Water splashing everywhere

By Margaret Brown [email protected]

Margaret Brown is one of the Algarve Resident’s longest standing contributors and has lived in the Algarve for more than 20 years.

Having sailed with, or supported the sailing career of, the Boss since 1955 and with the pair of us now showing signs of passing from wrinkly to crumbly, my better half continues to challenge wind and sea whenever possible.

Sadly, although junior members of Lagos Club remain enthusiastic and undeterred, the adult section has either gone on to big boats or lost its youthful passion. This means that friendly club racing is a rare pleasure and not only in our home port, but at many other coastal clubs where fifteen years ago the Boss was able to race almost every weekend.

Towing his Laser dinghy east as far as Vila Real de Santo António or north to Porto, and at other clubs in between when they were holding a Campeonato, today the Boss is lucky to have any company on the water.

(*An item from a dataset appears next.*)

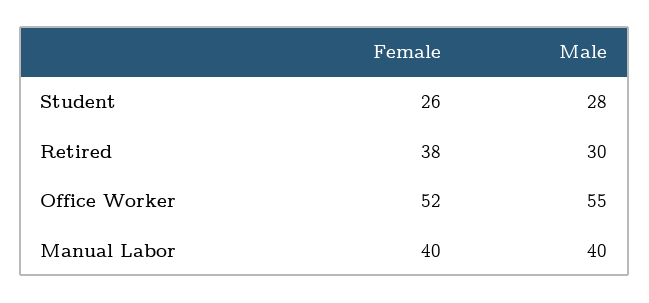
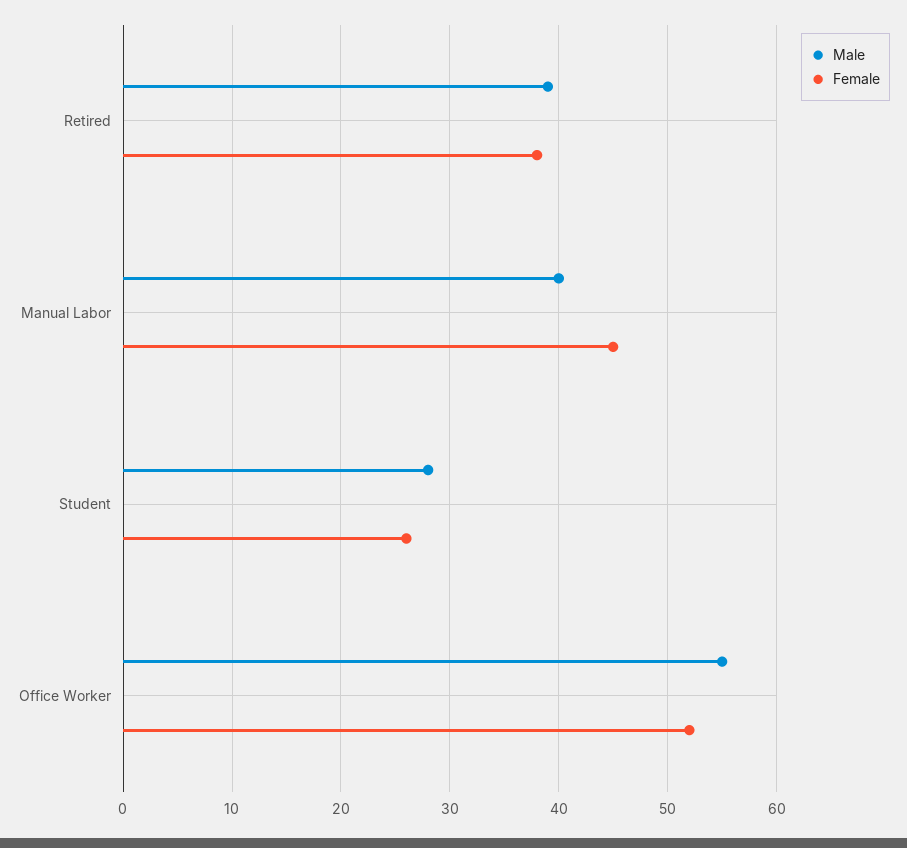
Male, Retired: 30 -> 39
Female, Manual Labor: 40 -> 45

The drought of enthusiasm began long before the credit crunch. However, during August there were two consecutive days of racing at Clube de Vela de Lagos that were quite well attended.

Although no longer at the front of the fleet, he remains a worthy contender despite an occasional capsize, one of which happened during a recent three-hour race when the wind turned fresh and gusty.

With his boat upside down and only an inch of centreboard showing above the slippery hull, it took him 10 minutes to roll the dinghy upright, clamber back into the cockpit and continue racing.

No help came his way, the rescue boats being otherwise engaged. As usual, he arrived home with legs covered in raw patches and some nasty rope burns from being tangled up in the mainsheet.

Sitting in a room filled with Portuguese people at Barlavento Hospital the following week while waiting to give a sample of my valuable blood, the Boss’s legs came under covert inspection by a middle-aged man who asked him if he had been attacked by a dog. Mustering language skills, I explained as best I could what had happened.

Quietly this was repeated to the man’s neighbour, who mentioned it to the lady on his right and so on, the story passing from person to person until everyone had taken a discreet look.

Years ago, when we raced together first in a 12ft Firefly and then a Merlin Rocket, these boats being unforgiving and happy to capsize at the first crew error, our 21 years partnership was a source of many marital disputes.

Usually these were settled at the club bar although sometimes rumbled on at home, during which our daughters kept a weather eye open until the storm had passed.

Being young and fit, open wounds were rare but the bruises were large, painful and mainly on our legs owing to the cramped conditions and sharp fixtures on deck.

In many ways, they were halcyon days despite the agony: sometimes balanced by a euphoric glow when we worked as a team and did well.

At the time of writing, with autumn waiting in the wings and Lagos full of happy holidaymakers the sea is alive with boats big and small. Yesterday we spent a couple of hours in a beach bar high above the Bay, and from east beyond Portimão to west as far as Ponta da Piedade, the blue green sea was tracked with the wakes of fast launches powering a course among sailing cruisers, Optimist and Laser dinghies.

Total pleasure to watch the sea alive with lines of foaming waves rocking the little sailing dinghies and through it all kayaks being paddled like a huddle of ducks.

Meanwhile, back in the little hills, everything is dry, brittle and quiet except at night. Friends living some way from civilization have the dubious pleasure of a family of wild boar in residence on their land – close enough to demolish walls, in places blocking their drive and posing a threat to a lovingly tended garden, as yet undamaged.

Last year we were similarly honoured and would be happy for them to come back if only to dig over some rough ground ready for planting spuds.

As it is, the best we can do is to offer constant drinking water for birds while catering for all sizes – a small dish for little ones and a large earthenware cooking pot for rest.

In full view from the front of the house, they offer endless pleasure especially the splashing, squabbling young sparrows and blackbirds. Rather than use the big dish, ringdoves prefer to join a crowd of small fledglings, frightening them away.

This seems to have been a successful year for rearing azure magpies, a flock of about 40 young birds being regular visitors to our plot.

With a mixture of oak, olive, carob and eucalyptus trees on the land, several may have nested nearby the youngsters flying in for a quick communal wash, scattering spray until all the water has gone.

Best of all has been a visit from a number of swallows. For about 10 minutes, they flew in and out of the front patio, perched on lights and inspected the roof timbers.

Already lined up on the telegraph wires and due to migrate south, we hope they may return to nest with us next year and fulfill a hope not yet realised in 26 years.